O Brasil inaugurou mais um capítulo da sua tradição de falsos dilemas fiscais: oferece-se um benefício ao contribuinte, mas a fatura aparece logo adiante, disfarçada de ‘modernização tributária’.
A reforma do Imposto de Renda das pessoas físicas segue esse roteiro com precisão. O alívio prometido às faixas mais baixas de renda, percebido como um avanço legítimo, vem acompanhado de uma engenharia arrecadatória que desloca custos, amplia incertezas e reforça um padrão antigo: quando o Estado concede com uma mão, tende a tirar com a outra.
Como contrapartida ao alívio do IRPF, o texto institui o chamado Imposto de Renda da Pessoa Física Mínimo (IRPFM), aplicável às chamadas “altas rendas”. O mecanismo cria uma alíquota progressiva que incide sobre rendimentos anuais acima de R$ 600 mil e alcança 10% para aqueles superiores a R$ 1,2 milhão.
A nova lei inclui, pela primeira vez em décadas, os lucros e dividendos recebidos por pessoas físicas. Aliás, para os dividendos remetidos ao exterior, a tributação será fixa, de 10%, independentemente do valor remetido.
A tributação dos dividendos, porém, não ocorre em um vácuo. Nos países que adotam esse modelo, a cobrança é acompanhada por uma redução na carga incidente na pessoa jurídica. O Brasil, ao manter IRPJ e CSLL em 34% e ainda tributar dividendos, rompe o equilíbrio mínimo que sustenta esses arranjos.
Sancionado em 26 de novembro de 2025, o texto legal estabelece que as novas regras entrarão em vigor em 1º de janeiro de 2026. A corrida pela deliberação de lucros até o fim do ano, impulsionada pela regra de transição, tem agitado o setor financeiro e tributário. O movimento se intensifica diante do impasse de que muitas empresas têm lucros acumulados apenas no papel, sem disponibilidade financeira para distribuição.

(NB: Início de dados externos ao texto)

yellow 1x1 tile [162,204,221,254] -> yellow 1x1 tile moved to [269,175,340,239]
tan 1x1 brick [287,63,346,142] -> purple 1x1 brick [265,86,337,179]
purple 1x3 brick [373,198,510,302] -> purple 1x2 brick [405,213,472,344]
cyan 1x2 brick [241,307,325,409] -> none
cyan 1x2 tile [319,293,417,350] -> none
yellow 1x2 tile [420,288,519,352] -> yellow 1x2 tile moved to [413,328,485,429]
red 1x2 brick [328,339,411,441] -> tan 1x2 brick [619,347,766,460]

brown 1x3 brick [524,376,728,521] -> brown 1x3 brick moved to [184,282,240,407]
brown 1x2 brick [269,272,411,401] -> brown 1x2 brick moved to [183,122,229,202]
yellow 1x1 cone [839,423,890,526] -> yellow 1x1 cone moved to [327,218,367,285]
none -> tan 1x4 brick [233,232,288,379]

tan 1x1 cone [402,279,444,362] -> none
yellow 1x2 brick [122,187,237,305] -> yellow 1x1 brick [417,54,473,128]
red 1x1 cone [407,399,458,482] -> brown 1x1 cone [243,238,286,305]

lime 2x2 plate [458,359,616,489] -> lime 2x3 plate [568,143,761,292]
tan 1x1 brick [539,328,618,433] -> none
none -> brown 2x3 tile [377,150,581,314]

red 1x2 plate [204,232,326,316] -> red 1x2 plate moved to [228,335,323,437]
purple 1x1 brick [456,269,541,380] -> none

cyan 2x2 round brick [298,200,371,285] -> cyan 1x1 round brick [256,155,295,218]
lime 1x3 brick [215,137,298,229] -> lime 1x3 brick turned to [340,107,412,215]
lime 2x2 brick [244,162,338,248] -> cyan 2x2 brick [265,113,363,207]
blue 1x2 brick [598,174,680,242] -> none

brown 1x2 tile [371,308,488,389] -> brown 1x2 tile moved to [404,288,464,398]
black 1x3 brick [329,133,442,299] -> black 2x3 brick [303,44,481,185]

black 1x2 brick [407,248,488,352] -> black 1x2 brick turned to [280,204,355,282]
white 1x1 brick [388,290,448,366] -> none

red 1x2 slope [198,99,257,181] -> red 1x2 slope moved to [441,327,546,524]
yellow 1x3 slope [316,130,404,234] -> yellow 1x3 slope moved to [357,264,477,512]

Nesse novo contexto, a retenção de lucros se tornará estratégia natural para grandes corporações, que dispõem de instrumentos para reorganizações internas, criação de estruturas intermediárias e planejamento sofisticado. Para estruturas empresariais pequenas e médias, com baixa capitalização e dependência integral da distribuição de resultados, o impacto parece inevitável.
Em paralelo, as estimativas de arrecadação reforçam a fragilidade do desenho. O governo projetou, originalmente, um superávit de R$ 29,7 bilhões entre 2026 e 2028; a Câmara revisou para R$ 12,27 bilhões. Ainda assim, o número parece superestimado.
A conta não incorpora os redutores aplicáveis quando a carga combinada de IRPJ, CSLL e IRPF ultrapassa os limites nominais, nem considera a retenção estratégica de lucros ou a redução do volume distribuído como reação natural às mudanças. Parte-se do pressuposto irreal de que as empresas manterão o padrão de distribuição, como se o comportamento econômico fosse impermeável a mudanças fiscais.
A inconsistência também é histórica. A isenção dos dividendos, adotada na década de 1990, não foi um privilégio descabido, mas parte de um modelo que buscava neutralidade: tributar o lucro apenas na pessoa jurídica, simplificando o sistema.
O impacto da nova tributação sobre o “prêmio do investidor” é inevitável. Em um País que já convive com insegurança jurídica crônica, contencioso galopante e mudanças normativas frequentes, elevar a carga sobre o capital produtivo reduz a atratividade de investir e reinvestir. A lógica é simples: onde há estabilidade e coerência, o investidor enxerga horizonte; onde há volatilidade regulatória, a alocação migra. O Brasil não está sozinho na competição global por capital, e políticas tributárias mal calibradas pesam mais do que discursos otimistas.
Em última análise, a Lei nº 15.270/2025 exemplifica um falso dilema fiscal: amplia-se um benefício social relevante, mas o custo é repassado de forma desproporcional a estruturas vulneráveis, mirando uma arrecadação cuja eficácia é incerta e cujos efeitos colaterais são expressivos. Medidas que aliviam no curto prazo, mas desequilibram no médio e no longo, raramente entregam o que prometem.
Rever a tributação da renda é necessário, mas com racionalidade e respeito ao desenho institucional. O País precisa de um sistema progressivo que não penalize a competitividade, de incentivos que estimulem o investimento produtivo e de regras que reforcem – em vez de corroer – a confiança dos agentes econômicos.
Entre benefícios aparentes e custos ocultos, o Brasil não pode continuar escolhendo a pior combinação possível.
Rafael Pandolfo é advogado tributarista, doutor em Direito Tributário pela PUC-SP e especialista em direito econômico e empresarial pela FGV.